Se vio en Cannes. Y no gustó. Se veía venir.
Oliver Stone hace tiempo que se ha perdido para el Cine. Sus males, mirándolo ahora con amplia perspectiva, arrancaron con Asesinos natos, una película que deslumbró fácil a algunos y espantó a no pocos. De nuevo mirándolo con perspectiva, una película facilona, burda y que se regodeaba precisamente en aquello que, pretendidamente, quería denunciar.

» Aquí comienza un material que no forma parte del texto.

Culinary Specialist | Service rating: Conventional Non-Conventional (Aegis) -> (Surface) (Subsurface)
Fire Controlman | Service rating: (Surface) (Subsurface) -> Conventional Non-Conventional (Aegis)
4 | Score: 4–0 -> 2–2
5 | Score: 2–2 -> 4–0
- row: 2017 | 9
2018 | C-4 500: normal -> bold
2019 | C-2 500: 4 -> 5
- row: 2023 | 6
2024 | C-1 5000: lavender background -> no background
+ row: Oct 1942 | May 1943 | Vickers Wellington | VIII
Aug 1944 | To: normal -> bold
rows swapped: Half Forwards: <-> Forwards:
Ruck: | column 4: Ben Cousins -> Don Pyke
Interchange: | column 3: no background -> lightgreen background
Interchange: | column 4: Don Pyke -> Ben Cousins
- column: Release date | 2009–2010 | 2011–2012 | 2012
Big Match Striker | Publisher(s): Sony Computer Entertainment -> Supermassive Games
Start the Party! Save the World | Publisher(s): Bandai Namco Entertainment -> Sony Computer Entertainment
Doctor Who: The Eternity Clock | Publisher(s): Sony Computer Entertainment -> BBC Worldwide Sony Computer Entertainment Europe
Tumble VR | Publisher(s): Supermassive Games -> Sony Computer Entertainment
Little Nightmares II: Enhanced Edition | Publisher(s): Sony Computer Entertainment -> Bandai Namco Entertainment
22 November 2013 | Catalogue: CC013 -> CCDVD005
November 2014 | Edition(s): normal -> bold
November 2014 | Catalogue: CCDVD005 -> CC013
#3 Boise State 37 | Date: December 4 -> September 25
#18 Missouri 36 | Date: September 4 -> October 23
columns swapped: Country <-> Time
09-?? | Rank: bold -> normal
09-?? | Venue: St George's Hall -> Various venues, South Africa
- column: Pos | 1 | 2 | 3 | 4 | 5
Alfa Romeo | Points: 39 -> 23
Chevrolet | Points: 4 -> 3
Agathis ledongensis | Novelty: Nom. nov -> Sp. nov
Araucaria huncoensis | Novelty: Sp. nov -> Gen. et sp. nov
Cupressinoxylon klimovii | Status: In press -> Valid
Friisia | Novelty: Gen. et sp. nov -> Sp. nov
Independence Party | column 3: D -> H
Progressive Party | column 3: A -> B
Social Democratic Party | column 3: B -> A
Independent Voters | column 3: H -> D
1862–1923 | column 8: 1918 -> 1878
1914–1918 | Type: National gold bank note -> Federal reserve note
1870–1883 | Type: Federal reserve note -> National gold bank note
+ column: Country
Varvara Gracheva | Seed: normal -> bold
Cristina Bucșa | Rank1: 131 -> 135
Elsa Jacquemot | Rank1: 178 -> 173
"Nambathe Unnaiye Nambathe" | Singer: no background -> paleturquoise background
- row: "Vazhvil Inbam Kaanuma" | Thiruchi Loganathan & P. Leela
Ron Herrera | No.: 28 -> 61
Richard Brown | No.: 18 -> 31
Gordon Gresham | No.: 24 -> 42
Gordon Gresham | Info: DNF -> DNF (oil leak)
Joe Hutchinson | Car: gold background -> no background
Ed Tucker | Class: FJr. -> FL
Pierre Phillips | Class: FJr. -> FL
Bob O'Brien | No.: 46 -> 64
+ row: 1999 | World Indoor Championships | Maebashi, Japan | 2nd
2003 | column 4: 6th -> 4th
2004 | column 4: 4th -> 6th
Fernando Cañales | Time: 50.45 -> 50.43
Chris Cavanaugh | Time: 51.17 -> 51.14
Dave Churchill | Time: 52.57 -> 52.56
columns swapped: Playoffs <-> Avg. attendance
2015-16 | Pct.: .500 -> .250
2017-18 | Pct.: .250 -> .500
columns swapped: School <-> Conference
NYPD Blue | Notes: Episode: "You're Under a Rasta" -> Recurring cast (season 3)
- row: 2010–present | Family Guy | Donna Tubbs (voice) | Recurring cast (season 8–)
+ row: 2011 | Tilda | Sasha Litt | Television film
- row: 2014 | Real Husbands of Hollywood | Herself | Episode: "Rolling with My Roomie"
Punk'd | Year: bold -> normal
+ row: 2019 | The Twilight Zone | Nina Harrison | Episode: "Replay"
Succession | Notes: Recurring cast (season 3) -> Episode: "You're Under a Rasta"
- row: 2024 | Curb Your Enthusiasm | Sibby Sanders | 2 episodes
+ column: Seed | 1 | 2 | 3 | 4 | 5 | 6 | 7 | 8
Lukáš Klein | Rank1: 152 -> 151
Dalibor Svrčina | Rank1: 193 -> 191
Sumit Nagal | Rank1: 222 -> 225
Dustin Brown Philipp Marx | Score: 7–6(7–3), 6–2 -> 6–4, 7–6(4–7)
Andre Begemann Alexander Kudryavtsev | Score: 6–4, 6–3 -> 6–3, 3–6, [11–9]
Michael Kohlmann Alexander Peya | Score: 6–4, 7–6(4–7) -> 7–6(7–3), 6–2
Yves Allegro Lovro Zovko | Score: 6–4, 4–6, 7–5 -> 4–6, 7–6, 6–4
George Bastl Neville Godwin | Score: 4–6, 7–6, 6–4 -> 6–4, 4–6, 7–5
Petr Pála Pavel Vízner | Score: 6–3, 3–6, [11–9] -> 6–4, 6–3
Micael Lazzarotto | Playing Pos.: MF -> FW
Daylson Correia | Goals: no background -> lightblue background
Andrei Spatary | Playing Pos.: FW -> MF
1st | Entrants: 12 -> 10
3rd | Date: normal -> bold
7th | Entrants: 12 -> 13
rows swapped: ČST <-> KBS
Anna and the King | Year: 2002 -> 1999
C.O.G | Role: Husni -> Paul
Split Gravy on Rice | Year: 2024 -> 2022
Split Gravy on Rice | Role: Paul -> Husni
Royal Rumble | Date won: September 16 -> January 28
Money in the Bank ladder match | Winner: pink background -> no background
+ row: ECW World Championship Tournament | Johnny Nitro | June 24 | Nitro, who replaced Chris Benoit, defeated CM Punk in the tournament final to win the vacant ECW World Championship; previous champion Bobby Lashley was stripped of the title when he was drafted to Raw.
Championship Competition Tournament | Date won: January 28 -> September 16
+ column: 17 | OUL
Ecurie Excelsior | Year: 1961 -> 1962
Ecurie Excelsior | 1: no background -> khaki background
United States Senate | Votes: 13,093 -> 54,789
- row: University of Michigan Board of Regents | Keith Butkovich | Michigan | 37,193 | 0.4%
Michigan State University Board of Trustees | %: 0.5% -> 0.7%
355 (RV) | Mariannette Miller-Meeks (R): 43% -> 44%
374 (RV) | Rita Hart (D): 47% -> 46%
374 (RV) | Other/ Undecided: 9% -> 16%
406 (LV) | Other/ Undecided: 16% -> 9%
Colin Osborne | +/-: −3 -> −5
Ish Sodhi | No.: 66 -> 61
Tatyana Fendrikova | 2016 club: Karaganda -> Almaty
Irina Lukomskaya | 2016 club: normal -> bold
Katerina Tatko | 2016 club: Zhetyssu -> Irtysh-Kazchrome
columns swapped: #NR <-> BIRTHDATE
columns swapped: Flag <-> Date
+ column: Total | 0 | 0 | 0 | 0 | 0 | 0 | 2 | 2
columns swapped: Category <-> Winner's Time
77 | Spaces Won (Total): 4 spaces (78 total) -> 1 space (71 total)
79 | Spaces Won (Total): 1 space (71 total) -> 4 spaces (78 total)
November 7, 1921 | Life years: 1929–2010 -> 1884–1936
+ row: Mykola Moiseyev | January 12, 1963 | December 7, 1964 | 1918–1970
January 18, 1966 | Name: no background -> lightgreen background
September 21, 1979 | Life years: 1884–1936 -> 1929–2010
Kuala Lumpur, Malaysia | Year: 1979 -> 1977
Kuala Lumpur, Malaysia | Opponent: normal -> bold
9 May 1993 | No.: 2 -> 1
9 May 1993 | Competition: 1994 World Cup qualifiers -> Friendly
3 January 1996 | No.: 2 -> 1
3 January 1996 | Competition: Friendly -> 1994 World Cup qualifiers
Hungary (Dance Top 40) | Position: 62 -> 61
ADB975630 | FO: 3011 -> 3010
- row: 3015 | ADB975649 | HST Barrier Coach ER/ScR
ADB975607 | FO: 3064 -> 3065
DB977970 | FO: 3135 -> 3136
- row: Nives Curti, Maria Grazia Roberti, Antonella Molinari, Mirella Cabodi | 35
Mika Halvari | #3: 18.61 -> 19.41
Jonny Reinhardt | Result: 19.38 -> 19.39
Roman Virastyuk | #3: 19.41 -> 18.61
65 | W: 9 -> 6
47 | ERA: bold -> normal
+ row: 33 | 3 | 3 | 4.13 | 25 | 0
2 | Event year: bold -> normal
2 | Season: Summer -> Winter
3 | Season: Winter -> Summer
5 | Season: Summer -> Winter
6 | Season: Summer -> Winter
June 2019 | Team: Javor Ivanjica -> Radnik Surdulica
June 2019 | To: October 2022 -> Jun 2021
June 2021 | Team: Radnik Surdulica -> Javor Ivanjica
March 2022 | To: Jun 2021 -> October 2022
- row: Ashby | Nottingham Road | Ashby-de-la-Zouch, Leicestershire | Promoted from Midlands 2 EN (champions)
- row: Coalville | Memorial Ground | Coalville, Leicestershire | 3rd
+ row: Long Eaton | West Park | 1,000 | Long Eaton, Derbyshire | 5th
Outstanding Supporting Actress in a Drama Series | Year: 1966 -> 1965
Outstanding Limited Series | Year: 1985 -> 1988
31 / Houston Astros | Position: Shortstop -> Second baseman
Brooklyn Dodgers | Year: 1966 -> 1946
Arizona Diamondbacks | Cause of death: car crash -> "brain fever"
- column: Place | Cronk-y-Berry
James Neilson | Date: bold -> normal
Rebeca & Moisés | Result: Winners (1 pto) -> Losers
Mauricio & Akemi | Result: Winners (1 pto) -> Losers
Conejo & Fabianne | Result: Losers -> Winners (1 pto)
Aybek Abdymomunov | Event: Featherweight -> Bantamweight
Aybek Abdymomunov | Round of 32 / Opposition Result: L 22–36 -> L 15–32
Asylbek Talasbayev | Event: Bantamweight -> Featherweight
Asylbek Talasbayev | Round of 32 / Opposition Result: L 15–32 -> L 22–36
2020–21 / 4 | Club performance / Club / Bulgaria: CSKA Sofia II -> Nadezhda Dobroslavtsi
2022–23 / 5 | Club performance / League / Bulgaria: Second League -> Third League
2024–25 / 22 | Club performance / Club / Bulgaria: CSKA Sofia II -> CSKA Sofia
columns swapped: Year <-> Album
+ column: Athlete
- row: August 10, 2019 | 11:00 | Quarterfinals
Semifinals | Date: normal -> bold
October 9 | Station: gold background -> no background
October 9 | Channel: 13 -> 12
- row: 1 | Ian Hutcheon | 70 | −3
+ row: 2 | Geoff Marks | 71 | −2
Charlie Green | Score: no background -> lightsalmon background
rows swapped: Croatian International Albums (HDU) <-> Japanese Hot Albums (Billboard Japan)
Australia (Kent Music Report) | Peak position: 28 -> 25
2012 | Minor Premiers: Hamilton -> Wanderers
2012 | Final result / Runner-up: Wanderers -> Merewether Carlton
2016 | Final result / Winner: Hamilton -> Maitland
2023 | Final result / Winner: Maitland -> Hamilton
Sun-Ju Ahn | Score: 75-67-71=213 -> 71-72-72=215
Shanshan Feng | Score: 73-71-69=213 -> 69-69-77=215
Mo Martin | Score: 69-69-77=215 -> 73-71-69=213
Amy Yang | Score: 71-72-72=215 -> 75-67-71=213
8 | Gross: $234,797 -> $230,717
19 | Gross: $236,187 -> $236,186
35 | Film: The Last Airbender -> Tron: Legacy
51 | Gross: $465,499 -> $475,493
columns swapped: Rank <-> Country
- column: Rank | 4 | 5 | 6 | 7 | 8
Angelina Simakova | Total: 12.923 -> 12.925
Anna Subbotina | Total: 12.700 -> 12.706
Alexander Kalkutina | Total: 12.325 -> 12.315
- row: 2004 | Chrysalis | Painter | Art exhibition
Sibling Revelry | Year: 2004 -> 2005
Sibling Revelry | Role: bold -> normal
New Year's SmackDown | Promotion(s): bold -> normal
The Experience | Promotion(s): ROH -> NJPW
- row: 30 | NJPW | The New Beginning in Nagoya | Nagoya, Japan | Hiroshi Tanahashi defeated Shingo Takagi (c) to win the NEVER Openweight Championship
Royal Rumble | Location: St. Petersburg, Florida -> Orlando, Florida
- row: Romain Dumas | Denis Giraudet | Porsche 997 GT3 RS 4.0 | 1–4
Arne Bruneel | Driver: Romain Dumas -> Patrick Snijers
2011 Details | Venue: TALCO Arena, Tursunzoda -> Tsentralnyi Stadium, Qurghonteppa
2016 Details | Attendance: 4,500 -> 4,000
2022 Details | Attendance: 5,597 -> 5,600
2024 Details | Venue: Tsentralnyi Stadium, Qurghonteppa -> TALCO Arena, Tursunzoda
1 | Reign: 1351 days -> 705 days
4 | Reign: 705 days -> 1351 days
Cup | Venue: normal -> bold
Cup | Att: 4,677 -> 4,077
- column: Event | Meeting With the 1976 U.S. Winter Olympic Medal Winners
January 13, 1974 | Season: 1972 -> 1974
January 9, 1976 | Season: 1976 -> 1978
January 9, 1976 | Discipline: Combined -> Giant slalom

Pero ya allí arrancó el Stone descontrolado, el LSD de la sala de montaje, el speed del corte continuo, el guerrero del Mareo. Un horror. Experimentó con su nuevo y delirante estilo en Giro al infierno, donde por vacuo el resultado final resultaba más llevadero. Pero pronto continuaron sus delirios de analista.
A ésto hay que sumarle su indefendible caída en los abismos de la estupidez pseudo-revolucionaria de sus "amigos" Chávez, Morales y compañía. Siempre con ellos, como perrito (y cámara) faldero.
Llegados a este punto, a nadie le interesa lo que Stone nos tenga que arengar, y menos si lo hace con un indefendible ritmo de 18 planos por segundo, da igual donde esté la cámara, da igual lo que quede fuera o dentro de cuadro. Todos sabemos que Stone perfilará en este nuevo Wall Street a los malos como muy malos y a los buenos como muy buenos entre el embarullado maremagnum de la Bolsa norteamericana... y que ese será todo su análisis, el motivo único y suficiente (para su extinguido raciocinio) tras todos los males del momento.
Al menos volveremos a ver a Douglas vestido de punta en blanco y con ese gesto de auténtico hijo de puta. (Es que lo clava.) Pero no es interés suficiente. Suspenso.